Copy out the material below from the line containing "Is the value" down to the line containing "Reading left to", with both of those lines included. Leave the pictures out.

Excerpted records

+---+

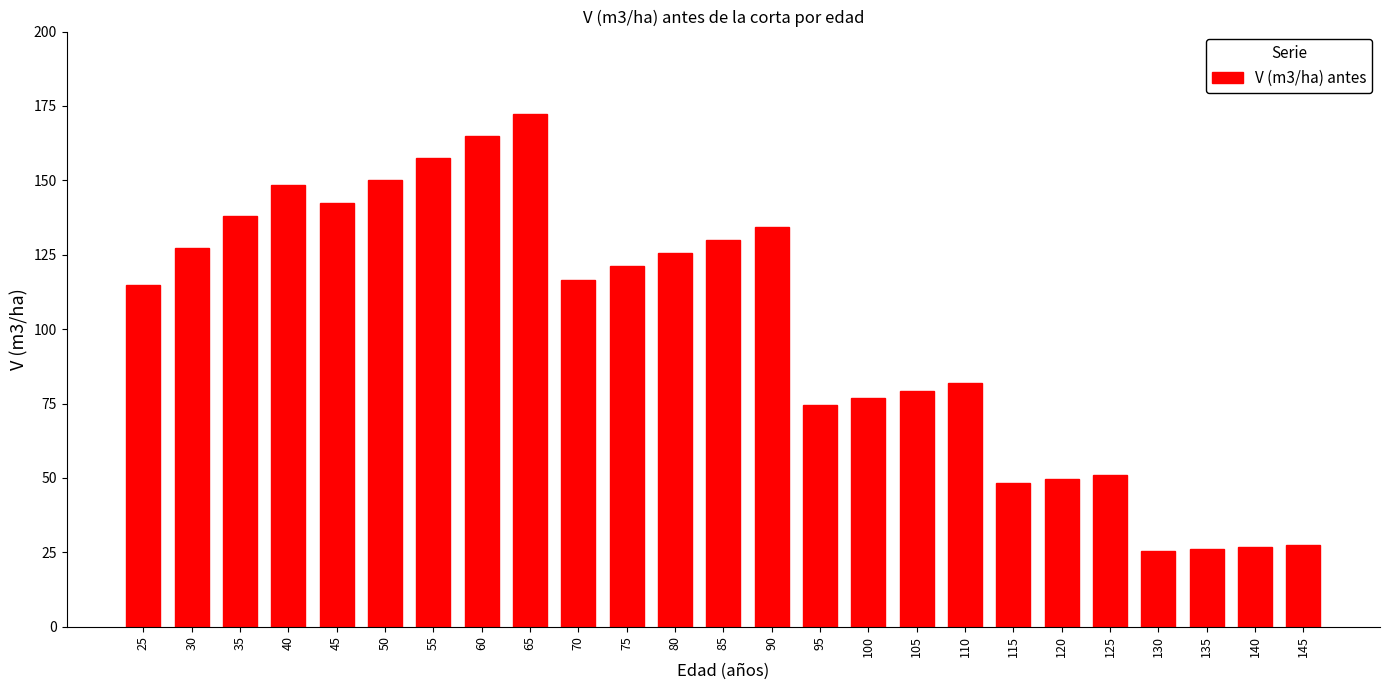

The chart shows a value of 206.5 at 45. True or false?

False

+---+

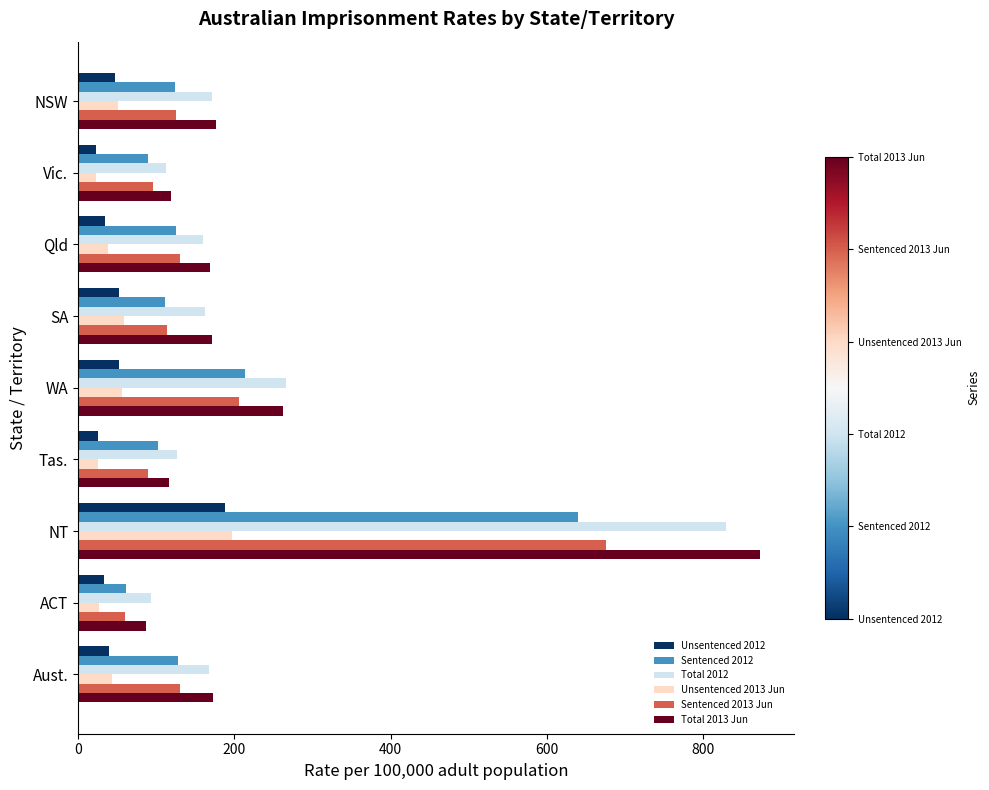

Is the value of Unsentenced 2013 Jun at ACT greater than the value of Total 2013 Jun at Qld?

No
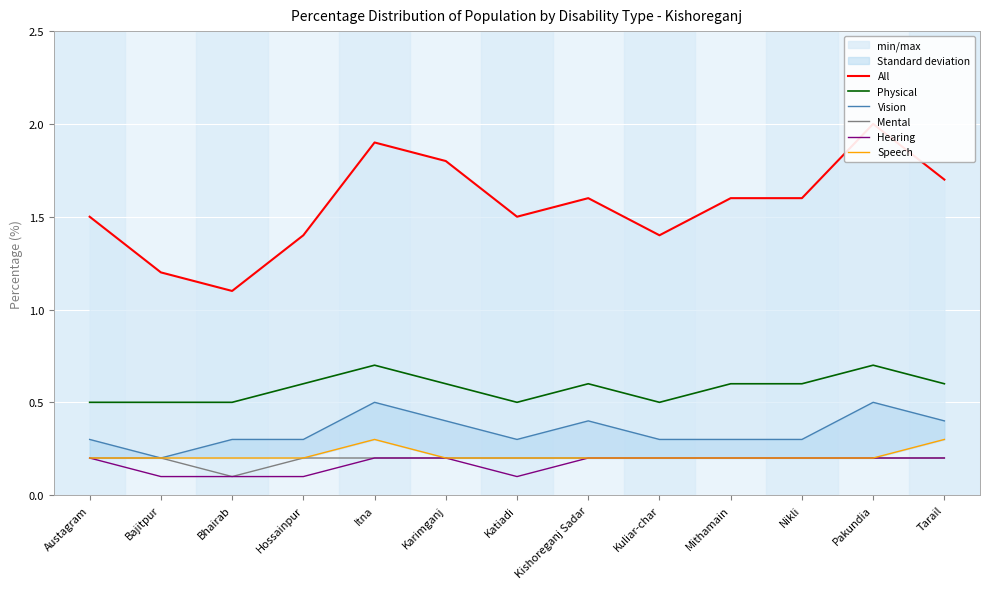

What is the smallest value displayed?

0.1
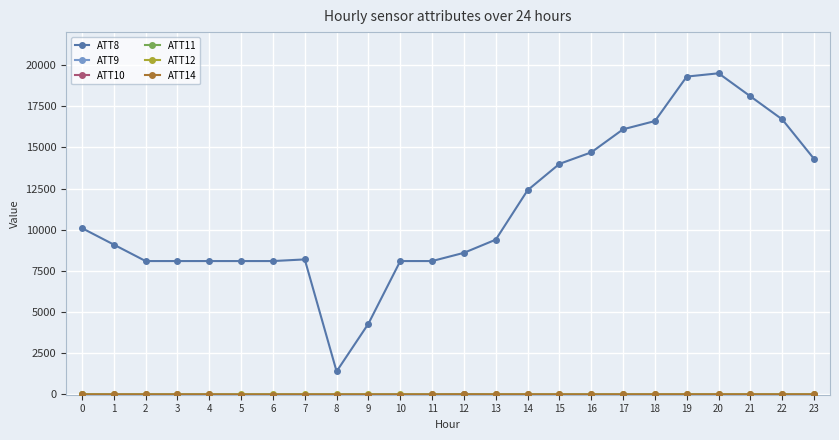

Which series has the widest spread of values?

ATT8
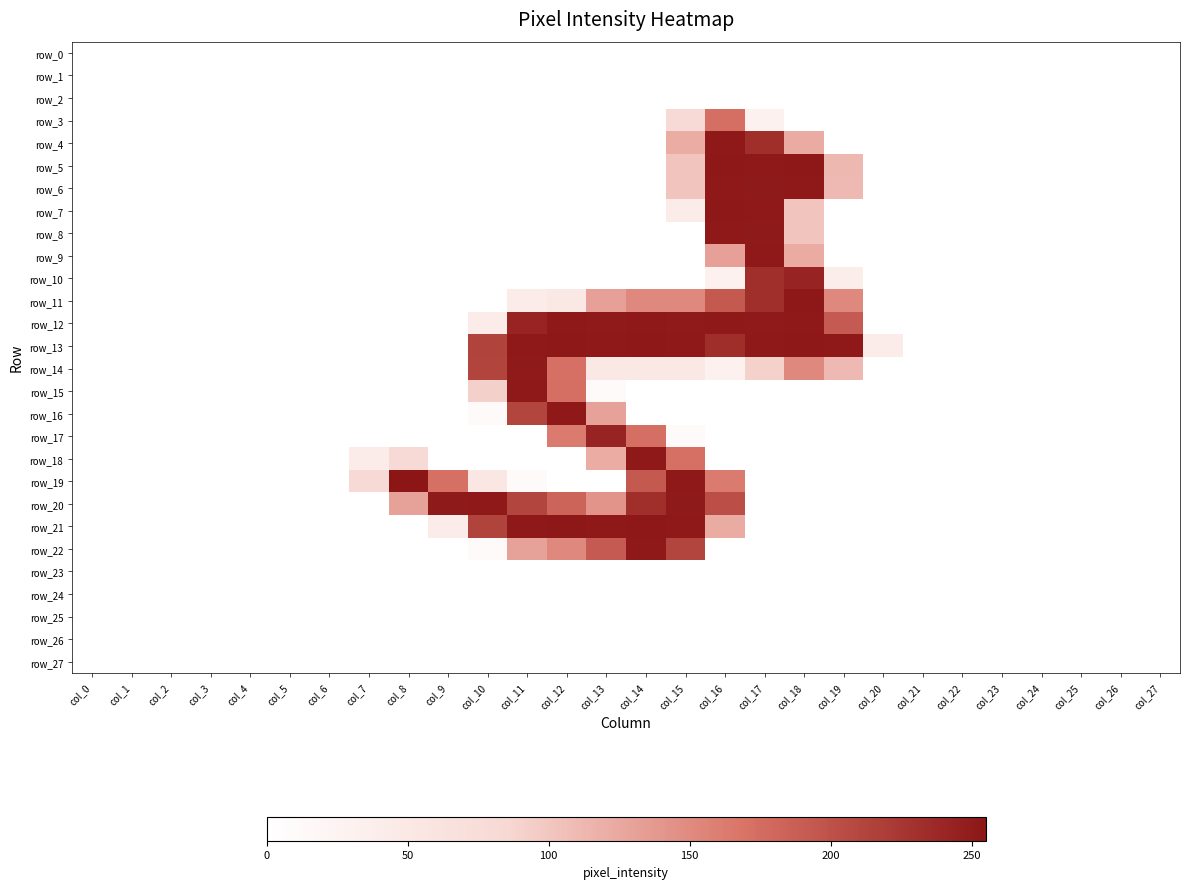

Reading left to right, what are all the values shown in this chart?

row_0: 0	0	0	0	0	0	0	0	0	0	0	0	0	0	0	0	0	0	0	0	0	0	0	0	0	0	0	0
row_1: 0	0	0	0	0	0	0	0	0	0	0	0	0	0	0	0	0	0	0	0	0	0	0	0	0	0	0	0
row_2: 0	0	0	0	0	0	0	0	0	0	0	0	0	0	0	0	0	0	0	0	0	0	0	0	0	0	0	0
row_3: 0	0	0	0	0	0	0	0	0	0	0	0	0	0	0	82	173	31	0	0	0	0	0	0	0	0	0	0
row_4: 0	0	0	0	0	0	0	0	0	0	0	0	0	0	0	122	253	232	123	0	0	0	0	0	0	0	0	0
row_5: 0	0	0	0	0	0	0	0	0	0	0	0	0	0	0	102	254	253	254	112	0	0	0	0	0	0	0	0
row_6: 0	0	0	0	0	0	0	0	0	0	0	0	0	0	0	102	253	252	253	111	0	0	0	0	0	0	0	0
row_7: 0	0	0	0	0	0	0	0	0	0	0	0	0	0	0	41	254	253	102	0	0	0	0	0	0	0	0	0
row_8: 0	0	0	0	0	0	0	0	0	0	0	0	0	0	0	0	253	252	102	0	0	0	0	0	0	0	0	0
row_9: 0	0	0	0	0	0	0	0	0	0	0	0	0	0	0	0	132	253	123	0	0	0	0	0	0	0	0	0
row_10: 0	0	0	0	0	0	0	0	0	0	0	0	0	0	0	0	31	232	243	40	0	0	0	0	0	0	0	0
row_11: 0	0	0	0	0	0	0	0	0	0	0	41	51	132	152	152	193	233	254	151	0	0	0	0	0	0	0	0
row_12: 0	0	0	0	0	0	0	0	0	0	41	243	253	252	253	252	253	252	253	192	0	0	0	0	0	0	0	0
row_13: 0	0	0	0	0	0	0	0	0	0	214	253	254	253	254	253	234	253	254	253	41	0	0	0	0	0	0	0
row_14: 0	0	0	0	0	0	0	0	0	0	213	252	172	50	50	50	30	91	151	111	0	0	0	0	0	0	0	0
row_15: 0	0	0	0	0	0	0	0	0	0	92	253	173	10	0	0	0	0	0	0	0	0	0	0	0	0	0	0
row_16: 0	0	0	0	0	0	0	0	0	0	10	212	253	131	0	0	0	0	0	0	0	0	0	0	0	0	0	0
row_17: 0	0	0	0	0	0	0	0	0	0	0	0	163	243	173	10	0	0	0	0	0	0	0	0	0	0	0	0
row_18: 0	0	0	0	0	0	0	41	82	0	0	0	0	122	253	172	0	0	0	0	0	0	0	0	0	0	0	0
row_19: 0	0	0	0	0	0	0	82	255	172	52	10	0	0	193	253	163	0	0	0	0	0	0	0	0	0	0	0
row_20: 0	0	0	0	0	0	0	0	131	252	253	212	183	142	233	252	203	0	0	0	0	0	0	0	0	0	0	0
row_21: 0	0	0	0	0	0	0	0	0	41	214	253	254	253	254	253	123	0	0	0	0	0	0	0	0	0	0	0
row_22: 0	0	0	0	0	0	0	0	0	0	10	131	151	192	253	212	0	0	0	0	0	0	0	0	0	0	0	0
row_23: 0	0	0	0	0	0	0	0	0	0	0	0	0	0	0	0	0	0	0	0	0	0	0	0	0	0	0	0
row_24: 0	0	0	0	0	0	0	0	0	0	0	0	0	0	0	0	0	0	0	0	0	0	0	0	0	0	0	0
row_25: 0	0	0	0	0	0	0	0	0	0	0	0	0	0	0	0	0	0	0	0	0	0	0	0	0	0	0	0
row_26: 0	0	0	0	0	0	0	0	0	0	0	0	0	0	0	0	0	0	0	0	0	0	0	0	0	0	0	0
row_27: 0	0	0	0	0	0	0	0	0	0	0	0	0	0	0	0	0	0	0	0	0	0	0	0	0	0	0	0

+---+

Written response
Is the value of Unsentenced 2013 Jun at ACT greater than the value of Total 2013 Jun at Qld?

No

What is the smallest value displayed?

0.1

Which series has the widest spread of values?

ATT8

Reading left to right, what are all the values shown in this chart?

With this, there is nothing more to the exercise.